Solution and Explanation

Step 1: Understanding the Question:
A 45 year old man has grouped vesicles confined to the T10 dermatome, along with pain in that area. We need to pick the diagnosis that fits a single dermatome distribution with pain.

Step 2: Key Formula or Approach:
The strongest clue in this question is the word dermatome. A dermatome is the strip of skin supplied by a single spinal nerve root, and only one common skin disease follows this exact strip pattern with associated nerve pain: reactivation of a nerve residing virus.
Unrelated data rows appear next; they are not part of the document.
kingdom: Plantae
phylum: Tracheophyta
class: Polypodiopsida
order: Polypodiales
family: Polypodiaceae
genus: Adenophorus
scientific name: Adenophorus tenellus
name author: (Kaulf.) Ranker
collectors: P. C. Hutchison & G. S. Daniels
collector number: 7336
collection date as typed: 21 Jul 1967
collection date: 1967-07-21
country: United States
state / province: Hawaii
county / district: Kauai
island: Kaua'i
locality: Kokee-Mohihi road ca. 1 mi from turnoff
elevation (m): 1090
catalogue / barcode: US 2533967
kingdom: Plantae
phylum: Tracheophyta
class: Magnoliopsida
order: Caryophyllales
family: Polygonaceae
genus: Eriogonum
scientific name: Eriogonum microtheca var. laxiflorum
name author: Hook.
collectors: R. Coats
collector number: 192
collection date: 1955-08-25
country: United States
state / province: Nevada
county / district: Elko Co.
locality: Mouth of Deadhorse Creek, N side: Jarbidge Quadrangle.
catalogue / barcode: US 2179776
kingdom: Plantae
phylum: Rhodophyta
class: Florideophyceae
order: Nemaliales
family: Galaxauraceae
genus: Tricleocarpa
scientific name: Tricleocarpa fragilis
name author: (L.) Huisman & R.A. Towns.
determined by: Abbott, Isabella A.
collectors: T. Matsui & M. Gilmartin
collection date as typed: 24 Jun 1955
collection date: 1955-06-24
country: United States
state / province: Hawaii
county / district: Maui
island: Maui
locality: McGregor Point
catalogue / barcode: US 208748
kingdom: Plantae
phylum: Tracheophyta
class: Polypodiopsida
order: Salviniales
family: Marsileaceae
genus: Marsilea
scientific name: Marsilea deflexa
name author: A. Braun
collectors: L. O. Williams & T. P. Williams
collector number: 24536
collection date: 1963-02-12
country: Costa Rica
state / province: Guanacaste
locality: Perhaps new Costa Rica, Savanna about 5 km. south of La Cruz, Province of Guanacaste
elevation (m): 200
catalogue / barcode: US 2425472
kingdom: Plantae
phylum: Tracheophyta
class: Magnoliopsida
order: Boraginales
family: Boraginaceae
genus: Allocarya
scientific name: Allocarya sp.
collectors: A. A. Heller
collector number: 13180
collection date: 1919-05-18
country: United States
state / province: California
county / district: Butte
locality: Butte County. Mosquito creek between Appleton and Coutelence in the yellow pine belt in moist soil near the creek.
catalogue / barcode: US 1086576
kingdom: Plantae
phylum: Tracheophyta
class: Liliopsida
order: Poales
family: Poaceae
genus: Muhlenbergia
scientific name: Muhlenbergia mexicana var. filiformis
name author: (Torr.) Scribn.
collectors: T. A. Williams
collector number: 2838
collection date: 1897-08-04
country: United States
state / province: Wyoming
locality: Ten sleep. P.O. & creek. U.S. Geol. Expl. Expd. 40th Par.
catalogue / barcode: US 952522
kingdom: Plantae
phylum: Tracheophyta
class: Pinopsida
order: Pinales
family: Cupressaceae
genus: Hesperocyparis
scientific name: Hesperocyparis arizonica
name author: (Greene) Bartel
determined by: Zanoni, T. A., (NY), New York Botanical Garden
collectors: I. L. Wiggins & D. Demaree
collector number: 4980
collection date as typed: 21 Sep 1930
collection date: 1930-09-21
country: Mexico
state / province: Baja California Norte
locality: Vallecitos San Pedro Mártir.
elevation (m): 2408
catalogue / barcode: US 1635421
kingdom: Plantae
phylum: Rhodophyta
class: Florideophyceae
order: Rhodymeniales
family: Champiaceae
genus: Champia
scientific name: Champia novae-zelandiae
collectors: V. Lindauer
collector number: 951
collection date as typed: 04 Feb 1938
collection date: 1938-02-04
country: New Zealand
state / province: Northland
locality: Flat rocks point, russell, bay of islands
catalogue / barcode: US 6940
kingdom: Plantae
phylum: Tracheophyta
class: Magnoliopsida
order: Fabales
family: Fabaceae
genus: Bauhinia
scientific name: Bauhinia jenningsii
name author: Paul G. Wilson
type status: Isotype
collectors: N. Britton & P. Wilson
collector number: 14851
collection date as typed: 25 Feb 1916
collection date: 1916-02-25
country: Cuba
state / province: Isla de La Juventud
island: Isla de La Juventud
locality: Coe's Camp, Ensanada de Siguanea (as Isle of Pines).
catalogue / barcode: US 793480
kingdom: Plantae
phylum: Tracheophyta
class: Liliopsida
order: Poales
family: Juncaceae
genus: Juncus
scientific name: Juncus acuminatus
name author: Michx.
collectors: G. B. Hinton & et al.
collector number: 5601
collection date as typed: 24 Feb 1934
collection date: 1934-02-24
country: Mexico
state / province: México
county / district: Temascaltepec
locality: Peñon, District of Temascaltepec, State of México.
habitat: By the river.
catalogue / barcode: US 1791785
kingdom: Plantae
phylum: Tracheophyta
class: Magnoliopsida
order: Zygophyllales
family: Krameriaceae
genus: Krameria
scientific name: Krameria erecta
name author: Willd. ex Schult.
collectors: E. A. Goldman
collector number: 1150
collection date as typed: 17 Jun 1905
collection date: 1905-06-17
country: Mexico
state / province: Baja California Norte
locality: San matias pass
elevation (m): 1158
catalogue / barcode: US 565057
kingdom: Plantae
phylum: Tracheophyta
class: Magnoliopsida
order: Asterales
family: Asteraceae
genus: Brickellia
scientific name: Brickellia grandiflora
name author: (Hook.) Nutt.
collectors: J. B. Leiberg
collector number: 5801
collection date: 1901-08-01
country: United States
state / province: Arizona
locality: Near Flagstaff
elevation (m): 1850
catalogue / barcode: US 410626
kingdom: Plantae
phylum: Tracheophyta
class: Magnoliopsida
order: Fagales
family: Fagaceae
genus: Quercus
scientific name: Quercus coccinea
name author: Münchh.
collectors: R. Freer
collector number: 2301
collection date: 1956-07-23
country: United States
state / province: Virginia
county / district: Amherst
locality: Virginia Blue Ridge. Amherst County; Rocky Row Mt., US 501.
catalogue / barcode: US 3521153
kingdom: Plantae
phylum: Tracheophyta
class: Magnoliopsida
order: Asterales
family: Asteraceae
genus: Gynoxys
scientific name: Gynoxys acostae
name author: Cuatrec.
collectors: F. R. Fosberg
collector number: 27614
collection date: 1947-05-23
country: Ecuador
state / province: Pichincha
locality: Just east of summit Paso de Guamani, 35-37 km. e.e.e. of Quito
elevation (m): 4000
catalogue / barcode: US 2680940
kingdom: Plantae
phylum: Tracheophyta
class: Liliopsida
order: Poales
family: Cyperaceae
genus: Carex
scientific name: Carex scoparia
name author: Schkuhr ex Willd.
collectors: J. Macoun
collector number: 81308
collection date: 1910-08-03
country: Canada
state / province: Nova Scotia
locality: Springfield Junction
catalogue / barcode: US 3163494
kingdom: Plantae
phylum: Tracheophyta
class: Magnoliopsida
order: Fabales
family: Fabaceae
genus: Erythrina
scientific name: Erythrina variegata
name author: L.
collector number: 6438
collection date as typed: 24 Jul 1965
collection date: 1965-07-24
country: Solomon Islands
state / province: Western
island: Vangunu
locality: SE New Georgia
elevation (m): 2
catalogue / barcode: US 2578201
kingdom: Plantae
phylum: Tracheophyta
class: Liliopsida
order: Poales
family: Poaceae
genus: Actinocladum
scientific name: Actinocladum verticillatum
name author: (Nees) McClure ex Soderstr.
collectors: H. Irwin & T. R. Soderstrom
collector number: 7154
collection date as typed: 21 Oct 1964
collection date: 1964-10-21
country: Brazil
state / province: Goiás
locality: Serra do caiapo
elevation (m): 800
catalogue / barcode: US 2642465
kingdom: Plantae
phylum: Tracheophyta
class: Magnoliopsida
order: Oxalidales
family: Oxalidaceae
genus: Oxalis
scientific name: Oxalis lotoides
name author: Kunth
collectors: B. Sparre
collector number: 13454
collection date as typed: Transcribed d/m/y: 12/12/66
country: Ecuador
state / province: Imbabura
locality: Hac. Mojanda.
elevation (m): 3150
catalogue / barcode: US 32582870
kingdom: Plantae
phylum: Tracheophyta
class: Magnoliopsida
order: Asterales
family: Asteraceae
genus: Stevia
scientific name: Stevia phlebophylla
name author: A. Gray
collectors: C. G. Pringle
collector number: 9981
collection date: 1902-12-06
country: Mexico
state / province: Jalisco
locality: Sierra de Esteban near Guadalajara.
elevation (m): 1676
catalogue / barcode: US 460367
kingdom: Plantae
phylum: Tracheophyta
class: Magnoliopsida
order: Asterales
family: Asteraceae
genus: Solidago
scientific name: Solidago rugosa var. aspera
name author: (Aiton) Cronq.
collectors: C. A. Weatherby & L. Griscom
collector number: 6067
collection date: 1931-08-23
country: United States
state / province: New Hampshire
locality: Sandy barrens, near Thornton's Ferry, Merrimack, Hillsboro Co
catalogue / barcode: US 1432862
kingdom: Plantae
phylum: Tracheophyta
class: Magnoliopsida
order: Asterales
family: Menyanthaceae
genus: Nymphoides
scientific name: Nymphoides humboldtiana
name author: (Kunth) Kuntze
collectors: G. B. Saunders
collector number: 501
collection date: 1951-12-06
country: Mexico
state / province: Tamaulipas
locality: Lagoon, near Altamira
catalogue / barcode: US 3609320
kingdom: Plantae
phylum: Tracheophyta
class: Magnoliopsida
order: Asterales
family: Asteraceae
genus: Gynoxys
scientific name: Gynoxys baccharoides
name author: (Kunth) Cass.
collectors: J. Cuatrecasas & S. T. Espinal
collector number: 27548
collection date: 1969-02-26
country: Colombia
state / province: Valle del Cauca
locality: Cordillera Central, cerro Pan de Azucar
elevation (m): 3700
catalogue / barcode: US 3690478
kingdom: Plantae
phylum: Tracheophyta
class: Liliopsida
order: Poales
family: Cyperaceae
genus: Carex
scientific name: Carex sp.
Step 3: Detailed Explanation:
Dermatitis Herpetiformis causes grouped itchy vesicles but favors extensor surfaces like elbows and knees on both sides of the body, not a single nerve strip, and it is not painful in the way described here. Herpes simplex causes grouped vesicles too, usually around the mouth or genitals, in a localized patch rather than following a nerve root strip across the trunk. Scabies causes itchy papules in finger webs and genital skin, spread by contact, and does not follow a dermatome or cause the sharp pain described.
Herpes zoster, commonly called shingles, happens when the chickenpox virus, which stays dormant in a nerve root ganglion after a person's first infection, reactivates later in life. It travels down that one nerve and produces grouped vesicles on a red base strictly limited to the skin area supplied by that nerve, here the T10 dermatome, which wraps around the trunk at roughly the level of the umbilicus. The pain, often burning or stabbing, typically comes before or along with the rash, because the virus irritates the nerve itself.

Step 4: Final Answer:
The most likely diagnosis is herpes zoster, because the lesions are grouped, painful, and strictly limited to one nerve root, the T10 dermatome.